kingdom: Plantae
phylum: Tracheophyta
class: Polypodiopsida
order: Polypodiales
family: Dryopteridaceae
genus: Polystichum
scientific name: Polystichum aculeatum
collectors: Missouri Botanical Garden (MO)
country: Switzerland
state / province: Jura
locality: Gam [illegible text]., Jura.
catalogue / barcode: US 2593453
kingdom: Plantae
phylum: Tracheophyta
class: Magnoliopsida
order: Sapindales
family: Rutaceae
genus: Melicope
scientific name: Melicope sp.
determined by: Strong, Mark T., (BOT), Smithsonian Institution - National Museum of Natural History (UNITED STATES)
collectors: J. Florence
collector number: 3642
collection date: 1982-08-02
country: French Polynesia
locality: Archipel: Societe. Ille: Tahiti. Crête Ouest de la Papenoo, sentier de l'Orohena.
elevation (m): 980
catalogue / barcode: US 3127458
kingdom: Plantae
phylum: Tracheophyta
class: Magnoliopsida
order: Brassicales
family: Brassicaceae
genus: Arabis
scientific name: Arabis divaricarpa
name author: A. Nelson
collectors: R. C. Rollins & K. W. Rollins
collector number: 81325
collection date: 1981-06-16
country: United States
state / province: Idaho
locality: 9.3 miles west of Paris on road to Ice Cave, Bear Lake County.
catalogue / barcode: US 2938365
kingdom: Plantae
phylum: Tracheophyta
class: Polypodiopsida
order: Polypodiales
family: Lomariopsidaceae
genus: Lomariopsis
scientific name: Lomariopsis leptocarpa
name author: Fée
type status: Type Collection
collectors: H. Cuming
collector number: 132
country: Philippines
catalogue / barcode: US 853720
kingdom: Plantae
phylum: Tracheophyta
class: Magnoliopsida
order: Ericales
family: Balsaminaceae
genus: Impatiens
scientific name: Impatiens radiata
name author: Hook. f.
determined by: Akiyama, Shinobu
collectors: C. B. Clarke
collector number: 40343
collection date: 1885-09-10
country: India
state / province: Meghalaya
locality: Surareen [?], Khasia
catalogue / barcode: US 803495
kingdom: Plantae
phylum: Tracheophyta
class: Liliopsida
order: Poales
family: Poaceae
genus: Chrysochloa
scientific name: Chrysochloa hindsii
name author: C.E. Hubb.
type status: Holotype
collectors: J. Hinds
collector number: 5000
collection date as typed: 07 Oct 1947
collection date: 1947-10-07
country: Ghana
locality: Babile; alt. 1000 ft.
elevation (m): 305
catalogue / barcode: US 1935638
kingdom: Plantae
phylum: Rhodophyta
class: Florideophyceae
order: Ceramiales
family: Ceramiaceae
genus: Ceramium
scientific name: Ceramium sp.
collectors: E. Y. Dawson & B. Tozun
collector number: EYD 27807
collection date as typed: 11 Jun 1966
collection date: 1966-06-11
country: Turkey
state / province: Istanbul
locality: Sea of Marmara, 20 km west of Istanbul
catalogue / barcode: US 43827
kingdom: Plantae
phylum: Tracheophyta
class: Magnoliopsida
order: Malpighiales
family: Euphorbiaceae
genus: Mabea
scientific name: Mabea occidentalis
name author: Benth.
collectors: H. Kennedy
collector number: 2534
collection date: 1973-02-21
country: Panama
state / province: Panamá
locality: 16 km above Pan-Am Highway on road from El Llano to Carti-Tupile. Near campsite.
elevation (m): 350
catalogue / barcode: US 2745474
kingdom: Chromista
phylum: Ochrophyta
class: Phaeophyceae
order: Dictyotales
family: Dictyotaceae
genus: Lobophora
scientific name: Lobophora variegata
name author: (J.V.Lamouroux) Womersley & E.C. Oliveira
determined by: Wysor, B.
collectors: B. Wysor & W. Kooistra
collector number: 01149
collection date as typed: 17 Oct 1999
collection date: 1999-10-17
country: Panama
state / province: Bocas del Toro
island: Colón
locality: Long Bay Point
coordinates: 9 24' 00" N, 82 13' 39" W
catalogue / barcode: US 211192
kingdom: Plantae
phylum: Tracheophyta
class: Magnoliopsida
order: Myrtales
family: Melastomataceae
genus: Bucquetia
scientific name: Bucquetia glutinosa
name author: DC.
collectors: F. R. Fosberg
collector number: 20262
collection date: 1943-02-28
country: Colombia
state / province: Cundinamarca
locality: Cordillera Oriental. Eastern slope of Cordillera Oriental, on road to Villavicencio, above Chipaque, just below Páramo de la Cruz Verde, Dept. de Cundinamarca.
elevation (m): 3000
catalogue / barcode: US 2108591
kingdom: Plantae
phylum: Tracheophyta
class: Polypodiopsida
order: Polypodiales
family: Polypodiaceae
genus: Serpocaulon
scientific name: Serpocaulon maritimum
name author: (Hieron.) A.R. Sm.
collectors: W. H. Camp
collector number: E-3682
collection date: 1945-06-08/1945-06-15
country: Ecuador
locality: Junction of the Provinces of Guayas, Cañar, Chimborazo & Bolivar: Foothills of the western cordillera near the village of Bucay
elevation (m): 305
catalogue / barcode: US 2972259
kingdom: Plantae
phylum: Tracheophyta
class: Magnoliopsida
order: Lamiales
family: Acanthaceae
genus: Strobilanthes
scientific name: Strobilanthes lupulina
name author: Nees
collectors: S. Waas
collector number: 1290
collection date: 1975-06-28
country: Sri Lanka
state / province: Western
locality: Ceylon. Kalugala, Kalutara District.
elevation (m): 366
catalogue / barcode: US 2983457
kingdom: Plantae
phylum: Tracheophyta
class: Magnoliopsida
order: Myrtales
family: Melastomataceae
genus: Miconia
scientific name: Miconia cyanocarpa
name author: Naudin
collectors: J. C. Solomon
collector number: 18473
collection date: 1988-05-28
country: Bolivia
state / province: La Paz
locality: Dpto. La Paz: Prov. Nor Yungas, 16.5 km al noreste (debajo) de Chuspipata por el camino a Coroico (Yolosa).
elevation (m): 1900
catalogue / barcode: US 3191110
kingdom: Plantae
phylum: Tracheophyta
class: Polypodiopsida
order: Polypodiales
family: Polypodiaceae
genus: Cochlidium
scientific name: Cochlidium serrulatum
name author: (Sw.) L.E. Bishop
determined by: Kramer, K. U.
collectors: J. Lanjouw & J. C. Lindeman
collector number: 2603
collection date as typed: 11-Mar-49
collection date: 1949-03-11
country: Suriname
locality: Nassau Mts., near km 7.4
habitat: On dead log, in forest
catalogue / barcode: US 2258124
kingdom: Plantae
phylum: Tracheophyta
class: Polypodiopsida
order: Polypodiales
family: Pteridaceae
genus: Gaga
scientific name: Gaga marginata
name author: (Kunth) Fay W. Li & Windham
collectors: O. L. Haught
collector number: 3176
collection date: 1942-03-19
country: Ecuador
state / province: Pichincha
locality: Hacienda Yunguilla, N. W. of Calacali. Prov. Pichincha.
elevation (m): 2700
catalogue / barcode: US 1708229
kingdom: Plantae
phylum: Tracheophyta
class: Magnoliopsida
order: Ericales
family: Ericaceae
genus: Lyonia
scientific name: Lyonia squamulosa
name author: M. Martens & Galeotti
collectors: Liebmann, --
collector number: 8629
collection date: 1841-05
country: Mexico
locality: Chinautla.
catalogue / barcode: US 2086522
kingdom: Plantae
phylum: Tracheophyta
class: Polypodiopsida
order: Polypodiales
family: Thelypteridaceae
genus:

--------

_Your goal:_ Put every line of the rows above into a Markdown table with two columns, Line and Entry, numbering the lines in order and skipping any blank lines.

_Answer to this exercise:_
| Line | Entry |
|---|---|
| 1 | kingdom: Plantae |
| 2 | phylum: Tracheophyta |
| 3 | class: Polypodiopsida |
| 4 | order: Polypodiales |
| 5 | family: Dryopteridaceae |
| 6 | genus: Polystichum |
| 7 | scientific name: Polystichum aculeatum |
| 8 | collectors: Missouri Botanical Garden (MO) |
| 9 | country: Switzerland |
| 10 | state / province: Jura |
| 11 | locality: Gam [illegible text]., Jura. |
| 12 | catalogue / barcode: US 2593453 |
| 13 | kingdom: Plantae |
| 14 | phylum: Tracheophyta |
| 15 | class: Magnoliopsida |
| 16 | order: Sapindales |
| 17 | family: Rutaceae |
| 18 | genus: Melicope |
| 19 | scientific name: Melicope sp. |
| 20 | determined by: Strong, Mark T., (BOT), Smithsonian Institution - National Museum of Natural History (UNITED STATES) |
| 21 | collectors: J. Florence |
| 22 | collector number: 3642 |
| 23 | collection date: 1982-08-02 |
| 24 | country: French Polynesia |
| 25 | locality: Archipel: Societe. Ille: Tahiti. Crête Ouest de la Papenoo, sentier de l'Orohena. |
| 26 | elevation (m): 980 |
| 27 | catalogue / barcode: US 3127458 |
| 28 | kingdom: Plantae |
| 29 | phylum: Tracheophyta |
| 30 | class: Magnoliopsida |
| 31 | order: Brassicales |
| 32 | family: Brassicaceae |
| 33 | genus: Arabis |
| 34 | scientific name: Arabis divaricarpa |
| 35 | name author: A. Nelson |
| 36 | collectors: R. C. Rollins & K. W. Rollins |
| 37 | collector number: 81325 |
| 38 | collection date: 1981-06-16 |
| 39 | country: United States |
| 40 | state / province: Idaho |
| 41 | locality: 9.3 miles west of Paris on road to Ice Cave, Bear Lake County. |
| 42 | catalogue / barcode: US 2938365 |
| 43 | kingdom: Plantae |
| 44 | phylum: Tracheophyta |
| 45 | class: Polypodiopsida |
| 46 | order: Polypodiales |
| 47 | family: Lomariopsidaceae |
| 48 | genus: Lomariopsis |
| 49 | scientific name: Lomariopsis leptocarpa |
| 50 | name author: Fée |
| 51 | type status: Type Collection |
| 52 | collectors: H. Cuming |
| 53 | collector number: 132 |
| 54 | country: Philippines |
| 55 | catalogue / barcode: US 853720 |
| 56 | kingdom: Plantae |
| 57 | phylum: Tracheophyta |
| 58 | class: Magnoliopsida |
| 59 | order: Ericales |
| 60 | family: Balsaminaceae |
| 61 | genus: Impatiens |
| 62 | scientific name: Impatiens radiata |
| 63 | name author: Hook. f. |
| 64 | determined by: Akiyama, Shinobu |
| 65 | collectors: C. B. Clarke |
| 66 | collector number: 40343 |
| 67 | collection date: 1885-09-10 |
| 68 | country: India |
| 69 | state / province: Meghalaya |
| 70 | locality: Surareen [?], Khasia |
| 71 | catalogue / barcode: US 803495 |
| 72 | kingdom: Plantae |
| 73 | phylum: Tracheophyta |
| 74 | class: Liliopsida |
| 75 | order: Poales |
| 76 | family: Poaceae |
| 77 | genus: Chrysochloa |
| 78 | scientific name: Chrysochloa hindsii |
| 79 | name author: C.E. Hubb. |
| 80 | type status: Holotype |
| 81 | collectors: J. Hinds |
| 82 | collector number: 5000 |
| 83 | collection date as typed: 07 Oct 1947 |
| 84 | collection date: 1947-10-07 |
| 85 | country: Ghana |
| 86 | locality: Babile; alt. 1000 ft. |
| 87 | elevation (m): 305 |
| 88 | catalogue / barcode: US 1935638 |
| 89 | kingdom: Plantae |
| 90 | phylum: Rhodophyta |
| 91 | class: Florideophyceae |
| 92 | order: Ceramiales |
| 93 | family: Ceramiaceae |
| 94 | genus: Ceramium |
| 95 | scientific name: Ceramium sp. |
| 96 | collectors: E. Y. Dawson & B. Tozun |
| 97 | collector number: EYD 27807 |
| 98 | collection date as typed: 11 Jun 1966 |
| 99 | collection date: 1966-06-11 |
| 100 | country: Turkey |
| 101 | state / province: Istanbul |
| 102 | locality: Sea of Marmara, 20 km west of Istanbul |
| 103 | catalogue / barcode: US 43827 |
| 104 | kingdom: Plantae |
| 105 | phylum: Tracheophyta |
| 106 | class: Magnoliopsida |
| 107 | order: Malpighiales |
| 108 | family: Euphorbiaceae |
| 109 | genus: Mabea |
| 110 | scientific name: Mabea occidentalis |
| 111 | name author: Benth. |
| 112 | collectors: H. Kennedy |
| 113 | collector number: 2534 |
| 114 | collection date: 1973-02-21 |
| 115 | country: Panama |
| 116 | state / province: Panamá |
| 117 | locality: 16 km above Pan-Am Highway on road from El Llano to Carti-Tupile. Near campsite. |
| 118 | elevation (m): 350 |
| 119 | catalogue / barcode: US 2745474 |
| 120 | kingdom: Chromista |
| 121 | phylum: Ochrophyta |
| 122 | class: Phaeophyceae |
| 123 | order: Dictyotales |
| 124 | family: Dictyotaceae |
| 125 | genus: Lobophora |
| 126 | scientific name: Lobophora variegata |
| 127 | name author: (J.V.Lamouroux) Womersley & E.C. Oliveira |
| 128 | determined by: Wysor, B. |
| 129 | collectors: B. Wysor & W. Kooistra |
| 130 | collector number: 01149 |
| 131 | collection date as typed: 17 Oct 1999 |
| 132 | collection date: 1999-10-17 |
| 133 | country: Panama |
| 134 | state / province: Bocas del Toro |
| 135 | island: Colón |
| 136 | locality: Long Bay Point |
| 137 | coordinates: 9 24' 00" N, 82 13' 39" W |
| 138 | catalogue / barcode: US 211192 |
| 139 | kingdom: Plantae |
| 140 | phylum: Tracheophyta |
| 141 | class: Magnoliopsida |
| 142 | order: Myrtales |
| 143 | family: Melastomataceae |
| 144 | genus: Bucquetia |
| 145 | scientific name: Bucquetia glutinosa |
| 146 | name author: DC. |
| 147 | collectors: F. R. Fosberg |
| 148 | collector number: 20262 |
| 149 | collection date: 1943-02-28 |
| 150 | country: Colombia |
| 151 | state / province: Cundinamarca |
| 152 | locality: Cordillera Oriental. Eastern slope of Cordillera Oriental, on road to Villavicencio, above Chipaque, just below Páramo de la Cruz Verde, Dept. de Cundinamarca. |
| 153 | elevation (m): 3000 |
| 154 | catalogue / barcode: US 2108591 |
| 155 | kingdom: Plantae |
| 156 | phylum: Tracheophyta |
| 157 | class: Polypodiopsida |
| 158 | order: Polypodiales |
| 159 | family: Polypodiaceae |
| 160 | genus: Serpocaulon |
| 161 | scientific name: Serpocaulon maritimum |
| 162 | name author: (Hieron.) A.R. Sm. |
| 163 | collectors: W. H. Camp |
| 164 | collector number: E-3682 |
| 165 | collection date: 1945-06-08/1945-06-15 |
| 166 | country: Ecuador |
| 167 | locality: Junction of the Provinces of Guayas, Cañar, Chimborazo & Bolivar: Foothills of the western cordillera near the village of Bucay |
| 168 | elevation (m): 305 |
| 169 | catalogue / barcode: US 2972259 |
| 170 | kingdom: Plantae |
| 171 | phylum: Tracheophyta |
| 172 | class: Magnoliopsida |
| 173 | order: Lamiales |
| 174 | family: Acanthaceae |
| 175 | genus: Strobilanthes |
| 176 | scientific name: Strobilanthes lupulina |
| 177 | name author: Nees |
| 178 | collectors: S. Waas |
| 179 | collector number: 1290 |
| 180 | collection date: 1975-06-28 |
| 181 | country: Sri Lanka |
| 182 | state / province: Western |
| 183 | locality: Ceylon. Kalugala, Kalutara District. |
| 184 | elevation (m): 366 |
| 185 | catalogue / barcode: US 2983457 |
| 186 | kingdom: Plantae |
| 187 | phylum: Tracheophyta |
| 188 | class: Magnoliopsida |
| 189 | order: Myrtales |
| 190 | family: Melastomataceae |
| 191 | genus: Miconia |
| 192 | scientific name: Miconia cyanocarpa |
| 193 | name author: Naudin |
| 194 | collectors: J. C. Solomon |
| 195 | collector number: 18473 |
| 196 | collection date: 1988-05-28 |
| 197 | country: Bolivia |
| 198 | state / province: La Paz |
| 199 | locality: Dpto. La Paz: Prov. Nor Yungas, 16.5 km al noreste (debajo) de Chuspipata por el camino a Coroico (Yolosa). |
| 200 | elevation (m): 1900 |
| 201 | catalogue / barcode: US 3191110 |
| 202 | kingdom: Plantae |
| 203 | phylum: Tracheophyta |
| 204 | class: Polypodiopsida |
| 205 | order: Polypodiales |
| 206 | family: Polypodiaceae |
| 207 | genus: Cochlidium |
| 208 | scientific name: Cochlidium serrulatum |
| 209 | name author: (Sw.) L.E. Bishop |
| 210 | determined by: Kramer, K. U. |
| 211 | collectors: J. Lanjouw & J. C. Lindeman |
| 212 | collector number: 2603 |
| 213 | collection date as typed: 11-Mar-49 |
| 214 | collection date: 1949-03-11 |
| 215 | country: Suriname |
| 216 | locality: Nassau Mts., near km 7.4 |
| 217 | habitat: On dead log, in forest |
| 218 | catalogue / barcode: US 2258124 |
| 219 | kingdom: Plantae |
| 220 | phylum: Tracheophyta |
| 221 | class: Polypodiopsida |
| 222 | order: Polypodiales |
| 223 | family: Pteridaceae |
| 224 | genus: Gaga |
| 225 | scientific name: Gaga marginata |
| 226 | name author: (Kunth) Fay W. Li & Windham |
| 227 | collectors: O. L. Haught |
| 228 | collector number: 3176 |
| 229 | collection date: 1942-03-19 |
| 230 | country: Ecuador |
| 231 | state / province: Pichincha |
| 232 | locality: Hacienda Yunguilla, N. W. of Calacali. Prov. Pichincha. |
| 233 | elevation (m): 2700 |
| 234 | catalogue / barcode: US 1708229 |
| 235 | kingdom: Plantae |
| 236 | phylum: Tracheophyta |
| 237 | class: Magnoliopsida |
| 238 | order: Ericales |
| 239 | family: Ericaceae |
| 240 | genus: Lyonia |
| 241 | scientific name: Lyonia squamulosa |
| 242 | name author: M. Martens & Galeotti |
| 243 | collectors: Liebmann, -- |
| 244 | collector number: 8629 |
| 245 | collection date: 1841-05 |
| 246 | country: Mexico |
| 247 | locality: Chinautla. |
| 248 | catalogue / barcode: US 2086522 |
| 249 | kingdom: Plantae |
| 250 | phylum: Tracheophyta |
| 251 | class: Polypodiopsida |
| 252 | order: Polypodiales |
| 253 | family: Thelypteridaceae |
| 254 | genus: |